──────── Provided data ────────

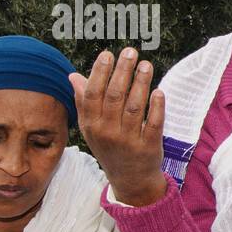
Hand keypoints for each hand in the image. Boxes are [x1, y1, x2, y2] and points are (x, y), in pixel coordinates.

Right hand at [70, 47, 166, 206]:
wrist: (129, 179)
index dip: (100, 73)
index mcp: (91, 125)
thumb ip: (84, 102)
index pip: (93, 94)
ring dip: (141, 84)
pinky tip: (159, 91)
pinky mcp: (149, 147)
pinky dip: (156, 107)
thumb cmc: (109, 146)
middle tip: (131, 52)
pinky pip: (153, 124)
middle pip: (114, 97)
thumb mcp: (91, 128)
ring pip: (135, 107)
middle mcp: (108, 132)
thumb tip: (73, 76)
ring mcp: (128, 140)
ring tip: (146, 65)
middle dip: (122, 72)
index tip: (108, 54)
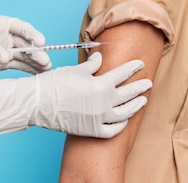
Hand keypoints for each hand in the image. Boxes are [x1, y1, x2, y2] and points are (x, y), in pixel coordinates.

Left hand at [0, 15, 50, 75]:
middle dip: (37, 52)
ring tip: (46, 69)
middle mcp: (6, 36)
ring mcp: (5, 50)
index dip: (32, 35)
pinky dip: (29, 69)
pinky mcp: (1, 63)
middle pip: (26, 44)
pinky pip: (19, 66)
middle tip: (45, 61)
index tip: (40, 42)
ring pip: (25, 56)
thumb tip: (7, 56)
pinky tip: (39, 74)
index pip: (22, 28)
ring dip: (36, 62)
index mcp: (1, 24)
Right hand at [0, 52, 152, 137]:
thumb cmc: (56, 84)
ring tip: (142, 100)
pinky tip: (124, 120)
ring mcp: (100, 118)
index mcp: (101, 84)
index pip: (123, 73)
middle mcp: (104, 102)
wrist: (39, 103)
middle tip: (149, 82)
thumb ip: (92, 65)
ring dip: (135, 105)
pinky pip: (113, 130)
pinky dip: (121, 125)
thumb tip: (100, 57)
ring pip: (125, 113)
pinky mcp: (93, 130)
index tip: (141, 63)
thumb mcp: (76, 70)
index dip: (134, 67)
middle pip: (129, 93)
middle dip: (141, 87)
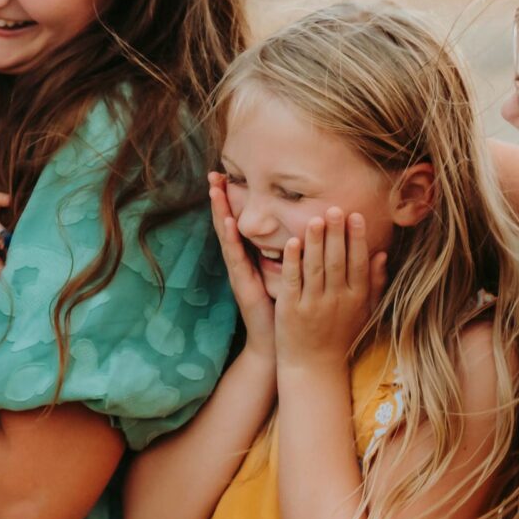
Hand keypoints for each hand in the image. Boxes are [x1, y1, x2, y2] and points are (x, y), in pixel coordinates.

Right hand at [207, 174, 275, 356]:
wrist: (278, 345)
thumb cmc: (285, 312)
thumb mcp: (288, 277)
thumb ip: (292, 256)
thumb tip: (305, 232)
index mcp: (252, 259)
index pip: (241, 224)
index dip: (234, 201)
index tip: (229, 175)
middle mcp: (242, 263)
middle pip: (228, 224)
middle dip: (220, 199)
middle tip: (213, 173)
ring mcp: (240, 273)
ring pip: (227, 237)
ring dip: (220, 212)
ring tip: (215, 189)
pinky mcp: (243, 285)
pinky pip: (236, 257)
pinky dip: (231, 238)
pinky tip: (229, 221)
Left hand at [272, 208, 384, 367]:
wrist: (315, 368)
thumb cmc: (341, 338)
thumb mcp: (364, 313)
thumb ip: (374, 284)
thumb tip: (382, 254)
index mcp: (356, 299)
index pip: (358, 263)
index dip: (357, 239)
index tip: (355, 216)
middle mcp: (337, 300)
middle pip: (337, 261)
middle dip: (336, 233)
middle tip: (334, 208)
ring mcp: (313, 305)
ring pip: (315, 267)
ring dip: (315, 242)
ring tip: (314, 218)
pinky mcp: (291, 310)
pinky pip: (292, 281)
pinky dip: (292, 261)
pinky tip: (292, 243)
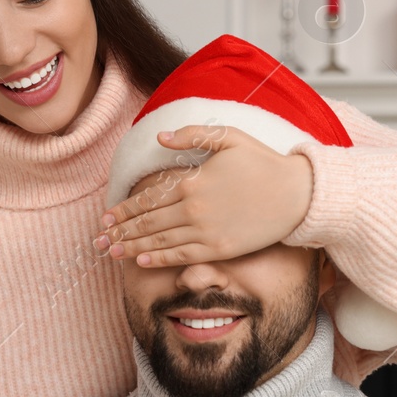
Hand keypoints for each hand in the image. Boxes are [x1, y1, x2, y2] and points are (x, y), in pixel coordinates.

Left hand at [95, 126, 312, 267]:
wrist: (297, 195)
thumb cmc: (264, 163)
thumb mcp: (230, 137)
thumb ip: (192, 135)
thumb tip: (160, 136)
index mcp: (192, 181)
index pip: (148, 197)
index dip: (125, 209)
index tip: (107, 216)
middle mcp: (194, 208)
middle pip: (148, 222)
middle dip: (121, 231)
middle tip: (99, 239)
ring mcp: (206, 231)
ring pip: (160, 242)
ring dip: (133, 247)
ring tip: (112, 252)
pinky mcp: (220, 249)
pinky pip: (182, 256)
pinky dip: (159, 260)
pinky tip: (142, 262)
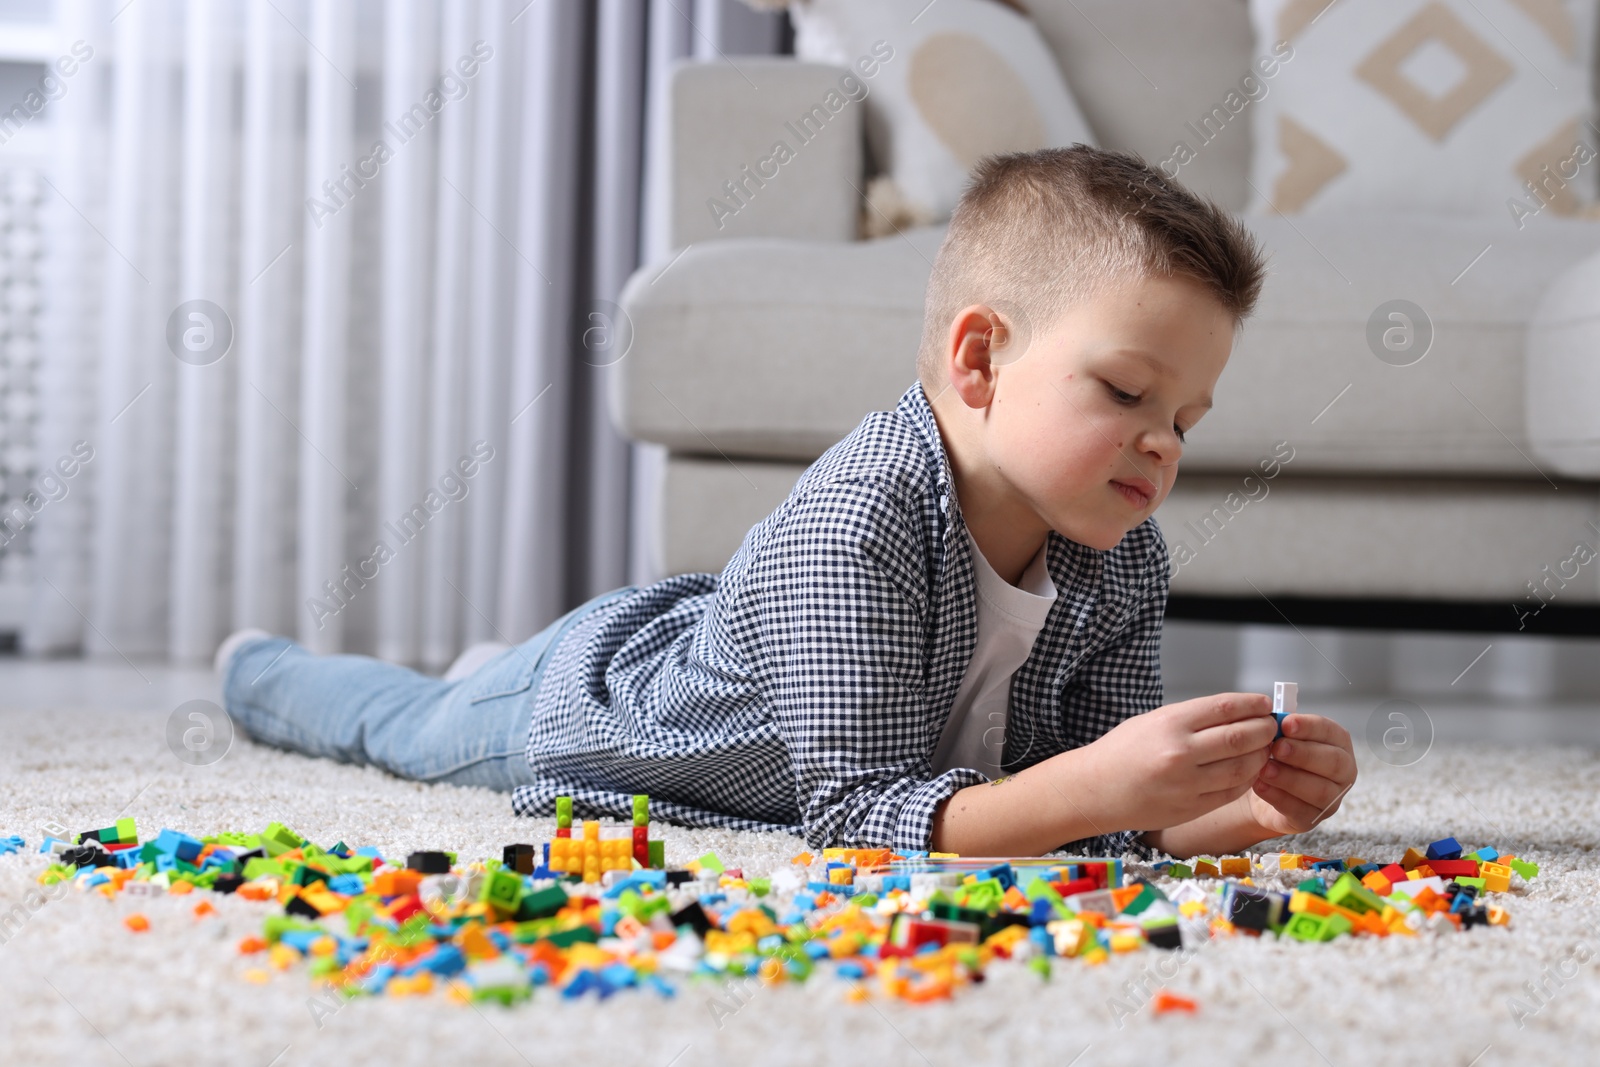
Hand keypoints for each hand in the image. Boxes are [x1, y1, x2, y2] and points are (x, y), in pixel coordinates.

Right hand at [1082, 692, 1276, 830]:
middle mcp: (1179, 752)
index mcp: (1169, 723)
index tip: (1263, 704)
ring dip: (1261, 756)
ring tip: (1264, 749)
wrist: (1095, 789)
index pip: (1225, 708)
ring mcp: (1186, 783)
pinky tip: (1250, 770)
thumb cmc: (1123, 751)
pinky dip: (1247, 779)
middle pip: (1240, 737)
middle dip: (1263, 730)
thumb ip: (1193, 718)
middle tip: (1271, 726)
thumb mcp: (1153, 720)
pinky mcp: (1190, 807)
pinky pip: (1231, 791)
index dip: (1251, 705)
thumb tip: (1237, 712)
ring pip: (1242, 767)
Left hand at [1245, 713, 1355, 835]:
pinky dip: (1278, 797)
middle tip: (1277, 747)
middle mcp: (1343, 772)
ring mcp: (1331, 799)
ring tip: (1265, 769)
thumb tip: (1273, 719)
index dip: (1310, 727)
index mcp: (1338, 744)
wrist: (1264, 789)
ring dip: (1290, 778)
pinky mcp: (1311, 820)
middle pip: (1333, 762)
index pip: (1331, 732)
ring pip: (1320, 790)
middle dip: (1303, 753)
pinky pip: (1300, 810)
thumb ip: (1282, 728)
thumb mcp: (1281, 737)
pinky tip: (1260, 786)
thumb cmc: (1278, 756)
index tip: (1286, 723)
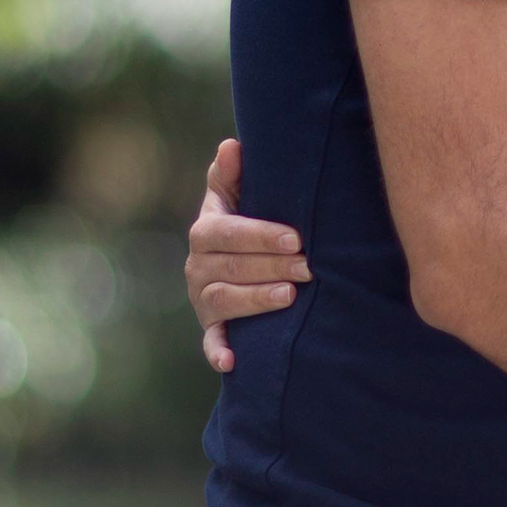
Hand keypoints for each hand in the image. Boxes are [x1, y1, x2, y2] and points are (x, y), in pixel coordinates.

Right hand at [184, 139, 310, 371]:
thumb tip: (231, 145)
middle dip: (271, 267)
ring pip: (225, 300)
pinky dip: (218, 351)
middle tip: (309, 268)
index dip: (261, 235)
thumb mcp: (236, 196)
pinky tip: (232, 361)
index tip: (296, 238)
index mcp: (206, 231)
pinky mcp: (210, 327)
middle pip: (232, 267)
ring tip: (290, 296)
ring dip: (256, 299)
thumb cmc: (246, 222)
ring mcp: (201, 298)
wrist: (239, 262)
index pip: (228, 232)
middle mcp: (197, 265)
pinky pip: (210, 342)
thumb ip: (232, 173)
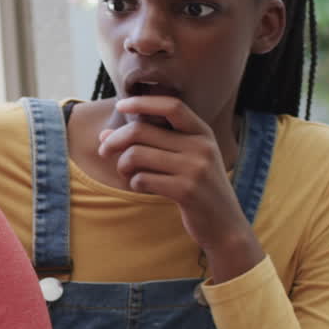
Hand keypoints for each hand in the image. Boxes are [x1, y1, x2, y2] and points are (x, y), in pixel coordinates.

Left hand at [98, 95, 263, 281]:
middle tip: (104, 151)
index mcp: (203, 133)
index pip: (172, 106)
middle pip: (142, 131)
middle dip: (115, 140)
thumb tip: (105, 135)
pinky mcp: (186, 191)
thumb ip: (152, 143)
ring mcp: (195, 168)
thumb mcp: (187, 159)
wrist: (225, 225)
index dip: (143, 102)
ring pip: (136, 155)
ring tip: (126, 173)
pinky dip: (134, 183)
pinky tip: (141, 187)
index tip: (121, 106)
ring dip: (122, 165)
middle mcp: (201, 147)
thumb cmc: (198, 189)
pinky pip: (142, 179)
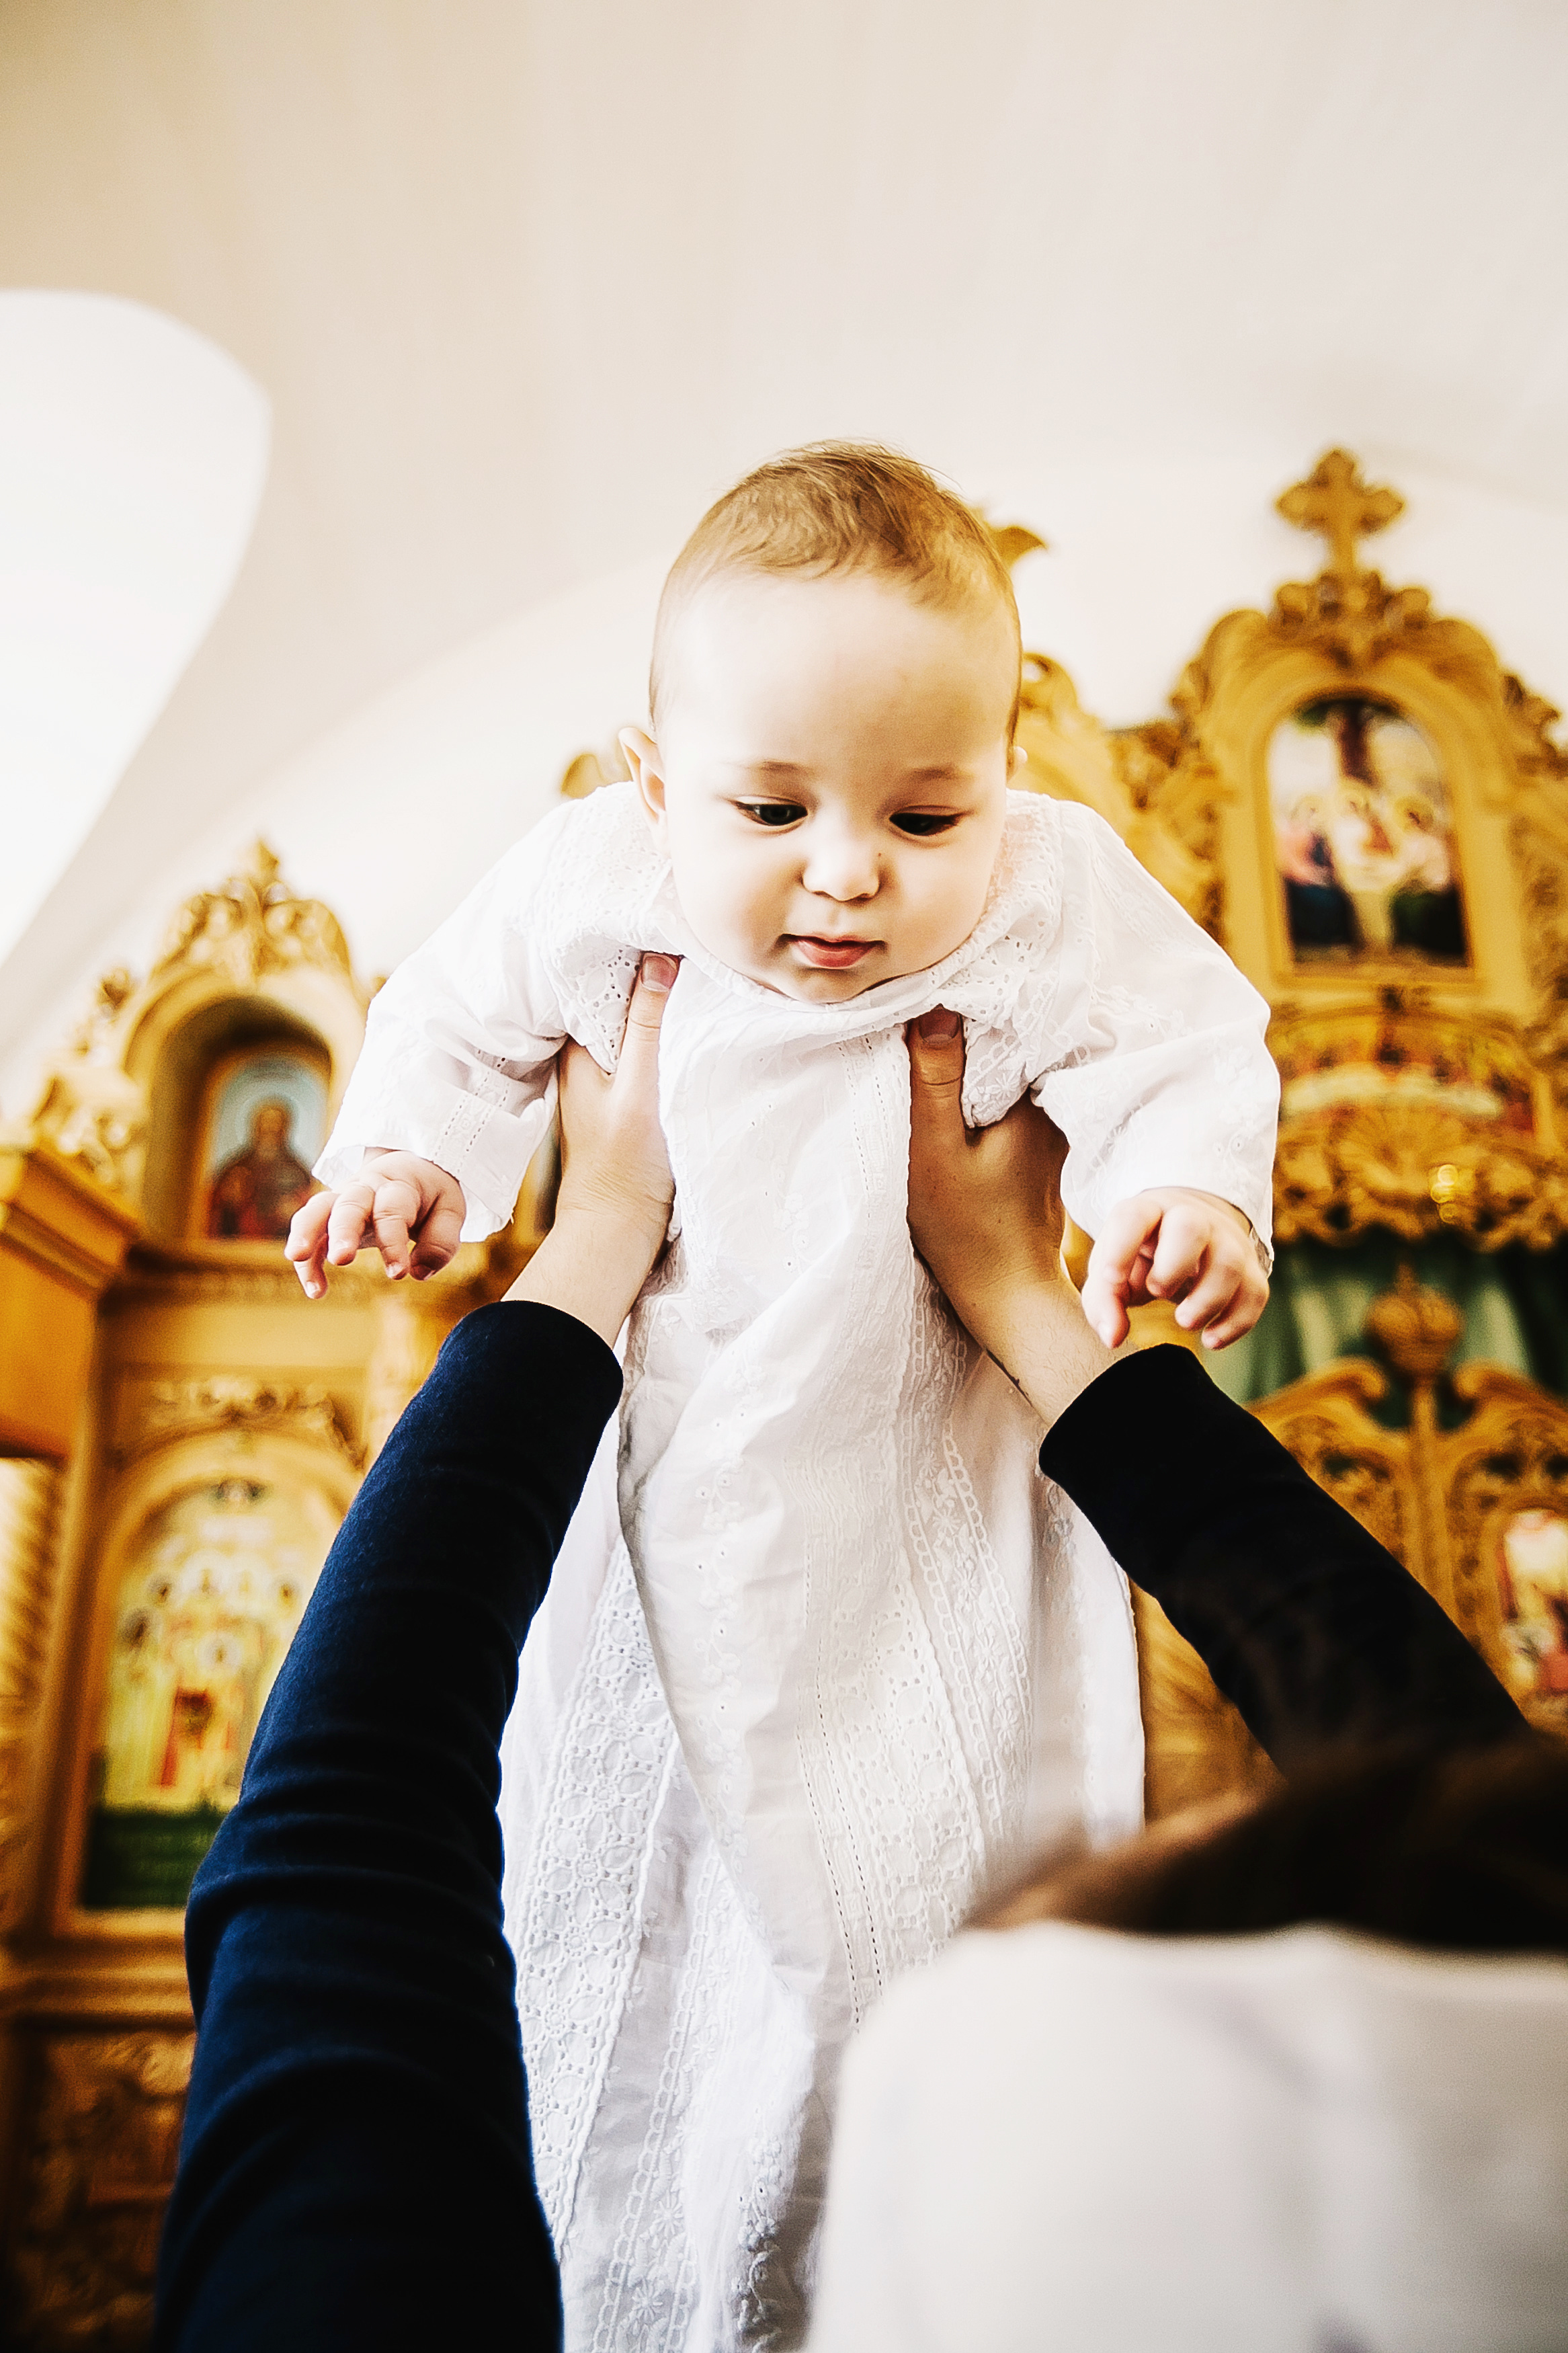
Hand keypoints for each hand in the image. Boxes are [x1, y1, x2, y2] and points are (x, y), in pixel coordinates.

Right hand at [287, 1151, 466, 1297]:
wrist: (411, 1168)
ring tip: (297, 1258)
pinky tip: (316, 1291)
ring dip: (306, 1233)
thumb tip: (417, 1272)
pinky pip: (310, 1232)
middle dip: (343, 1231)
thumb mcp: (450, 1210)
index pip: (391, 1210)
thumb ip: (441, 1242)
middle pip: (349, 1204)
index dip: (393, 1242)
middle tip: (342, 1258)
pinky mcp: (329, 1216)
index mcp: (399, 1185)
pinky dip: (307, 1260)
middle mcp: (366, 1188)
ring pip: (317, 1209)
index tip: (399, 1273)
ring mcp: (343, 1199)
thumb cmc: (430, 1197)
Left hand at [504, 954, 678, 1343]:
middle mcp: (587, 1056)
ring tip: (697, 967)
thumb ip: (648, 1027)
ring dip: (661, 1000)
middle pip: (619, 995)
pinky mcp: (630, 1093)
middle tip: (688, 935)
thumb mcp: (641, 1089)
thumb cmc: (626, 1165)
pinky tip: (692, 1019)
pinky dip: (667, 1030)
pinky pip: (647, 1046)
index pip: (601, 978)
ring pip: (635, 1020)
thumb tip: (658, 959)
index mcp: (578, 1048)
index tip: (664, 920)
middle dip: (649, 968)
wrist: (619, 1228)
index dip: (632, 948)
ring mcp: (608, 1075)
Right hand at [906, 1008, 1111, 1421]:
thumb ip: (937, 1080)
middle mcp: (1052, 1106)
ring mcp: (1048, 1126)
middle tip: (941, 990)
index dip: (982, 997)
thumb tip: (938, 1007)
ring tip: (946, 1025)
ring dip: (987, 1050)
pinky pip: (1015, 1094)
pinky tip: (963, 1076)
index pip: (1016, 1023)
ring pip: (1016, 1067)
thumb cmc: (968, 1230)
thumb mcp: (936, 1152)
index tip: (947, 978)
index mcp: (1033, 1101)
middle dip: (986, 1018)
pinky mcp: (1038, 1145)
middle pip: (1019, 1040)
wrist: (1006, 1294)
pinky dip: (992, 1082)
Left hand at [1079, 1187, 1266, 1351]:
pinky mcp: (1250, 1268)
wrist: (1190, 1236)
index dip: (1121, 1246)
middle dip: (1173, 1265)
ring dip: (1208, 1299)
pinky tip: (1211, 1339)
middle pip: (1191, 1227)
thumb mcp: (1112, 1271)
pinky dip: (1236, 1322)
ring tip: (1185, 1321)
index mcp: (1147, 1212)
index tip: (1110, 1278)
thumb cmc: (1140, 1257)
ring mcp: (1226, 1241)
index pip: (1133, 1217)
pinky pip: (1255, 1292)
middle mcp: (1190, 1218)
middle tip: (1156, 1291)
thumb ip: (1103, 1303)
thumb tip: (1113, 1338)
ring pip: (1230, 1261)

────────

Return, exactly as they stand, the lines above from the one with "pinky tip: (1250, 770)" to the one with "ring dip: (256, 299)", omitting any pictures among them.

pinky tip: (1250, 770)
thumb cmc: (1123, 751)
pinky dip: (1247, 779)
middle pip: (1240, 737)
middle dip: (1263, 730)
thumb ip: (1193, 718)
middle tip: (1271, 726)
thumb mcp: (1153, 720)
pinky mcp: (1190, 807)
pinky pip: (1231, 791)
index dip: (1251, 705)
thumb tip: (1237, 712)
ring pip: (1242, 767)
Left hand at [1245, 713, 1355, 835]:
pinky dip: (1278, 797)
middle tip: (1277, 747)
middle mcp: (1343, 772)
ring mcp: (1331, 799)
ring tip: (1265, 769)
thumb tip: (1273, 719)
index dip: (1310, 727)
index mcp: (1338, 744)
wrist: (1264, 789)
ring dip: (1290, 778)
pinky mcp: (1311, 820)
middle pip: (1333, 762)
index pip: (1331, 732)
ring pip: (1320, 790)
middle dip: (1303, 753)
pinky pip: (1300, 810)
thumb ip: (1282, 728)
thumb mcp: (1281, 737)
pinky tip: (1260, 786)
thumb cmc: (1278, 756)
index tip: (1286, 723)
Hand keypoints for each hand in the image. Boxes are [x1, y1, x2, y2] and points are (x, y), in pixel coordinates.

Right hand at [184, 139, 310, 371]:
thumb tip: (231, 145)
middle dip: (271, 267)
ring pip: (225, 300)
pinky dip: (218, 351)
middle tip: (309, 268)
index dip: (261, 235)
thumb mcp: (236, 196)
pinky tip: (232, 361)
index tip: (296, 238)
index mcp: (206, 231)
pinky mcp: (210, 327)
middle pip: (232, 267)
ring tip: (290, 296)
ring dip: (256, 299)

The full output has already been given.